Note: Since most of the population of the data are from the United States, the analysis was done using the top 5 country with the most respondents and its respective currency, in this way, we are to ensure consistency and transparency of the data.
- There’s a notable imbalance in the gender distribution: women make up 78% of the total population, while men account for 19% and non-binary genders for 2–3%.
- Men report the highest average salary, slightly above the 100k mark, followed by women and non-binary individuals, both in the 70–80k range. This difference may be influenced by the relatively small number of men in the dataset, which could be skewing their average salary upward.
- Most of the population resides in 25-34 and 35-44 age group, this is a normal observation since these groups are the primary workforce of most organizations.
- Age group 45-54 shows the highest average salary, followed closely by 35-44 and 55-64 groups. This can be due to pay grade or salaries having a correlation with age or work experience.
- The majority of respondents hold either a college degree or a master’s degree. An expected result, as this is a common requirement in today's professional roles in organizations.
- In terms of average salary, respondents with Professional Degrees (MD, JD, etc.) stand out, earning well above 100k on average compared to the other groups. This may be linked to the specialized nature of these degrees, where advanced expertise offer a higher pay grade in roles requiring specific knowledge or skill sets.

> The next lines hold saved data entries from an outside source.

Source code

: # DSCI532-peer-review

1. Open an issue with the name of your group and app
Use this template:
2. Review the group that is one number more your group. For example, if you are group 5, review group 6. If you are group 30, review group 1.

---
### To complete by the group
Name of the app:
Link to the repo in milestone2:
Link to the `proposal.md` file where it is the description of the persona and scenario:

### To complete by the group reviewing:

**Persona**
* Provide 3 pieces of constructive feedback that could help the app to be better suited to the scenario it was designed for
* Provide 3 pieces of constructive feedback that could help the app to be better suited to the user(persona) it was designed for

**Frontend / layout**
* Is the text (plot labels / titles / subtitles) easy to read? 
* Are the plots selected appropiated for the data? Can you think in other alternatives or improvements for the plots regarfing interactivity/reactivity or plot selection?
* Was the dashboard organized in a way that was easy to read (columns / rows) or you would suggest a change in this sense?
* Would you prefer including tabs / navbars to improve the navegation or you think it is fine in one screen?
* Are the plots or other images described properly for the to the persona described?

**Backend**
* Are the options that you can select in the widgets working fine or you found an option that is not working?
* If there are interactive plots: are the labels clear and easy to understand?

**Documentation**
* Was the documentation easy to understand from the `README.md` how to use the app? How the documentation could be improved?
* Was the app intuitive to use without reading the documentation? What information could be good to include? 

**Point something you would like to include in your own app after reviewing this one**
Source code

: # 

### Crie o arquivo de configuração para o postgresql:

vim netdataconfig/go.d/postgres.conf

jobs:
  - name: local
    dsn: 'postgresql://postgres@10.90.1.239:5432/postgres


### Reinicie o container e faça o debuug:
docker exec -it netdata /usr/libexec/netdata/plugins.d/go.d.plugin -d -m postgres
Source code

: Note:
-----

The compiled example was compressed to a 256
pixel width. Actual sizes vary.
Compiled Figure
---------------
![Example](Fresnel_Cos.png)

- The dataset is heavily skewed toward the United States, which accounts for over 20,000 respondents (more than 70% of the total population). The remaining respondents are primarily from Canada, the United Kingdom, Australia, and Germany.

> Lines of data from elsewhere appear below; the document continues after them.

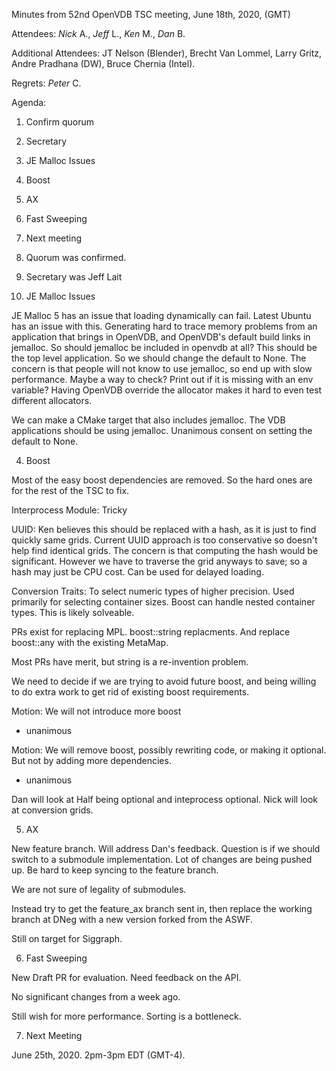 Minutes from 52nd OpenVDB TSC meeting, June 18th, 2020, (GMT)

Attendees: *Nick* A., *Jeff* L., *Ken* M., *Dan* B.

Additional Attendees: JT Nelson (Blender), Brecht Van Lommel,
Larry Gritz, Andre Pradhana (DW), Bruce Chernia (Intel).

Regrets: *Peter* C.

Agenda:

1) Confirm quorum
2) Secretary
3) JE Malloc Issues
4) Boost
5) AX
6) Fast Sweeping
7) Next meeting


1) Quorum was confirmed.

2) Secretary was Jeff Lait

3) JE Malloc Issues

JE Malloc 5 has an issue that loading dynamically can fail.  Latest Ubuntu has
an issue with this.  Generating hard to trace memory problems from an
application that brings in OpenVDB, and OpenVDB's default build links in
jemalloc.  So should jemalloc be included in openvdb at all?  This should be
the top level application.  So we should change the default to None.  The
concern is that people will not know to use jemalloc, so end up with slow
performance.  Maybe a way to check?  Print out if it is missing with an env
variable?  Having OpenVDB override the allocator makes it hard to even test
different allocators.

We can make a CMake target that also includes jemalloc.
The VDB applications should be using jemalloc.  Unanimous consent on setting
the default to None.

4) Boost

Most of the easy boost dependencies are removed.  So the hard ones are for the
rest of the TSC to fix.

Interprocess Module: Tricky

UUID: Ken believes this should be replaced with a hash, as it is just to find quickly same grids.  Current UUID approach is too conservative so doesn't help find identical grids.  The concern is that computing the hash would be significant.  However we have to traverse the grid anyways to save; so a hash may just be CPU cost.  Can be used for delayed loading.

Conversion Traits: To select numeric types of higher precision.  Used primarily for selecting container sizes.  Boost can handle nested container types.  This is likely solveable.

PRs exist for replacing MPL.  boost::string replacments.  And replace boost::any with the existing MetaMap.

Most PRs have merit, but string is a re-invention problem.

We need to decide if we are trying to avoid future boost, and being willing to do extra work to get rid of existing boost requirements.

Motion: We will not introduce more boost
- unanimous

Motion: We will remove boost, possibly rewriting code, or making it optional.  But not by adding more dependencies.
- unanimous

Dan will look at Half being optional and inteprocess optional.
Nick will look at conversion grids.

5) AX

New feature branch.  Will address Dan's feedback.  Question is if we should switch to a submodule implementation.  Lot of changes are being pushed up.  Be hard to keep syncing to the feature branch.

We are not sure of legality of submodules.

Instead try to get the feature_ax branch sent in, then replace the working branch at DNeg with a new version forked from the ASWF.

Still on target for Siggraph.

6) Fast Sweeping

New Draft PR for evaluation.  Need feedback on the API.

No significant changes from a week ago.

Still wish for more performance.  Sorting is a bottleneck. 

7) Next Meeting

June 25th, 2020. 2pm-3pm EDT (GMT-4).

- In terms of average salary, Australia reports the highest figures, exceeding the 100k mark, while the United Kingdom shows the lowest, around 50k. These results may be influenced by the relatively small sample sizes outside the United States, which can skew averages and limit broader generalization.
- Work Tenure (overall years of experience): The top three groups are 2–4 years, 5–7 years, and 11–20 years, each with a closely even share of respondents. This aligns with the two most populated age brackets (25–34 and 35–44), which represent mid to advanced career professionals.
- Role Tenure (years of experience in current field/role): A significant proportion of respondents fall within the 11–20 years category, while the remaining groups generally have 5k respondents or fewer.
- In terms of salary, both work and role tenure show that respondents with 21–30 years of experience earn the highest average salaries, followed by those with 11–20 years and 41 years and more. This pattern suggests that career longevity and accumulated expertise are positively correlated with higher pay grades, often reflecting senior or executive-level positions.
- The Information Technology (IT) industry represents the largest share of respondents with over 4,000 participants, followed by Nonprofits and Higher Education, each with more than 2,000 respondents. The remaining industries generally report 1,000 or fewer respondents.
- In terms of average salary, Information Technology leads with an average of $120k, followed closely by the Law industry. The remaining industries cluster within the $65k–$100k range, indicating relatively balanced compensation levels across most sectors.